The problem
Read through the listing below, and copy every line where the string "return" appears.

Source records
# # # #

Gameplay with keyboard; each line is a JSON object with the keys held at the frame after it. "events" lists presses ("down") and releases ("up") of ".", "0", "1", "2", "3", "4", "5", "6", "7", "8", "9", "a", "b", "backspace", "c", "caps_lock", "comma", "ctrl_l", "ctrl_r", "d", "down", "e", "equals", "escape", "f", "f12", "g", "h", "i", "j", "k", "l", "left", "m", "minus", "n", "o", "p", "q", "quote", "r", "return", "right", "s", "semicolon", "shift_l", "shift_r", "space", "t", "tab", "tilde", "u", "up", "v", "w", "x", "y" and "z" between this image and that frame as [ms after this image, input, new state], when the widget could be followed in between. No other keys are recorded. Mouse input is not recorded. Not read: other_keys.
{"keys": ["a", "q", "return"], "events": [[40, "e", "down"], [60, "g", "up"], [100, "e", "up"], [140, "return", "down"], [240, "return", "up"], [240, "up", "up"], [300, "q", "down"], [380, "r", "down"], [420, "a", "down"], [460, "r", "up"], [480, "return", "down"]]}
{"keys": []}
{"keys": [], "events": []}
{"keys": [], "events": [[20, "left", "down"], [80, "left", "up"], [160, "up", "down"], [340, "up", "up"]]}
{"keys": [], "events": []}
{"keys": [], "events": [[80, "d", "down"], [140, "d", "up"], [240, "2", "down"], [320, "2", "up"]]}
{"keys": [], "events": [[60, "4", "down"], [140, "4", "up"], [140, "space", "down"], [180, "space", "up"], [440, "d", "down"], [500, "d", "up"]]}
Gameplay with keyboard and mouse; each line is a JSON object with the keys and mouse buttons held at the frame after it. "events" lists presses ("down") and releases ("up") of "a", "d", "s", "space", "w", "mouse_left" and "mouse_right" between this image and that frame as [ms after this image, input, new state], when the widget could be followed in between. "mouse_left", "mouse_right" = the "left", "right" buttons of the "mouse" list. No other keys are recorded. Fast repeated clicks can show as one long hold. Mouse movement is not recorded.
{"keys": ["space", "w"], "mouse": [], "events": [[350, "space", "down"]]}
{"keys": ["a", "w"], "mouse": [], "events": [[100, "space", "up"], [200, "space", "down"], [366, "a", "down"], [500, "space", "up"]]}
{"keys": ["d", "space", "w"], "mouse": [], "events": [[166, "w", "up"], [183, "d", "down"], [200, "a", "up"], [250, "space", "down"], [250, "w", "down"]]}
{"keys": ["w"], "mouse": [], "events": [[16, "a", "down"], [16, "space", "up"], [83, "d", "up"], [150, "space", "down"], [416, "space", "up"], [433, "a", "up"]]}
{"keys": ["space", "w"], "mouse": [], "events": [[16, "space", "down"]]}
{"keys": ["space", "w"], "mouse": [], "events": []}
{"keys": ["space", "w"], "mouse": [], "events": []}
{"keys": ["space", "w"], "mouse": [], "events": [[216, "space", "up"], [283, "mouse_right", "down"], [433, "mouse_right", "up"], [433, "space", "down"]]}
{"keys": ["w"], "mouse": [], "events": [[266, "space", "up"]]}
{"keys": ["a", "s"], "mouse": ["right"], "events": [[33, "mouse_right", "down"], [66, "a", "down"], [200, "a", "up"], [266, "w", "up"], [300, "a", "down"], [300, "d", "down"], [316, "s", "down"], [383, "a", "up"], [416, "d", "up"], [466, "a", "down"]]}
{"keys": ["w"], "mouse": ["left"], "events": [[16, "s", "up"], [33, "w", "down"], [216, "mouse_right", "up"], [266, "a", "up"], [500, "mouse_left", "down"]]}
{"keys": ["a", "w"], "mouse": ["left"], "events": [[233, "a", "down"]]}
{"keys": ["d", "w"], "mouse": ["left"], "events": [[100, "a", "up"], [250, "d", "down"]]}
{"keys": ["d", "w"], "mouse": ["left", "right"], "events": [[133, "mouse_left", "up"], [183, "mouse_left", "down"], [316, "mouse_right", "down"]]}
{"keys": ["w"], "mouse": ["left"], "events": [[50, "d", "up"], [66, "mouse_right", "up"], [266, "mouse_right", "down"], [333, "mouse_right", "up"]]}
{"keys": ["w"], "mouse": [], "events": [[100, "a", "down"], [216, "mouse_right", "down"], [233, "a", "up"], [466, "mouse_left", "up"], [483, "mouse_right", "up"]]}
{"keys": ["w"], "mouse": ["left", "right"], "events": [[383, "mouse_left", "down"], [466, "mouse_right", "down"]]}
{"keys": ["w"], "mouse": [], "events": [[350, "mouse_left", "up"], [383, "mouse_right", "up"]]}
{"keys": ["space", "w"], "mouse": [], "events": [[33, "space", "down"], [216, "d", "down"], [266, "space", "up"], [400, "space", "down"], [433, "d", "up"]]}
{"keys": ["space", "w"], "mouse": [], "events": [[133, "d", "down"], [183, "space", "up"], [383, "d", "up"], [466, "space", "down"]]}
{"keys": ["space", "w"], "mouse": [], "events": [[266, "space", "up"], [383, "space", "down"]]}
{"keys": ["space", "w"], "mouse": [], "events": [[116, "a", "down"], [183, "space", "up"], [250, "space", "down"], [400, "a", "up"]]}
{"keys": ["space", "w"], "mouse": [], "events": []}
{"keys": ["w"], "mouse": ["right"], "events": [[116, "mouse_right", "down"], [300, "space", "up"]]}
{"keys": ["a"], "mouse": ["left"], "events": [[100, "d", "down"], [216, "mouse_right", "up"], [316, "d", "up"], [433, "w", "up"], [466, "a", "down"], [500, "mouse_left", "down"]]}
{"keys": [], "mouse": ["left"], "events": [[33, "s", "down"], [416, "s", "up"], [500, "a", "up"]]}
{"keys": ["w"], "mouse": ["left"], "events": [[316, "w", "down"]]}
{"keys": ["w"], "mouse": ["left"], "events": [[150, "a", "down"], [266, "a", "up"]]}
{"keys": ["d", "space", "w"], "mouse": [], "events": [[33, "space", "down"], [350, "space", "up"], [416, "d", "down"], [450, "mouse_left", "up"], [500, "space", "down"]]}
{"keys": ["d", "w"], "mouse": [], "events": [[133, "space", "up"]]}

# # # #

Task result
Gameplay with keyboard; each line is a JSON object with the keys held at the frame after it. "events" lists presses ("down") and releases ("up") of ".", "0", "1", "2", "3", "4", "5", "6", "7", "8", "9", "a", "b", "backspace", "c", "caps_lock", "comma", "ctrl_l", "ctrl_r", "d", "down", "e", "equals", "escape", "f", "f12", "g", "h", "i", "j", "k", "l", "left", "m", "minus", "n", "o", "p", "q", "quote", "r", "return", "right", "s", "semicolon", "shift_l", "shift_r", "space", "t", "tab", "tilde", "u", "up", "v", "w", "x", "y" and "z" between this image and that frame as [ms after this image, input, new state], when the widget could be followed in between. No other keys are recorded. Mouse input is not recorded. Not read: other_keys.
{"keys": ["a", "q", "return"], "events": [[40, "e", "down"], [60, "g", "up"], [100, "e", "up"], [140, "return", "down"], [240, "return", "up"], [240, "up", "up"], [300, "q", "down"], [380, "r", "down"], [420, "a", "down"], [460, "r", "up"], [480, "return", "down"]]}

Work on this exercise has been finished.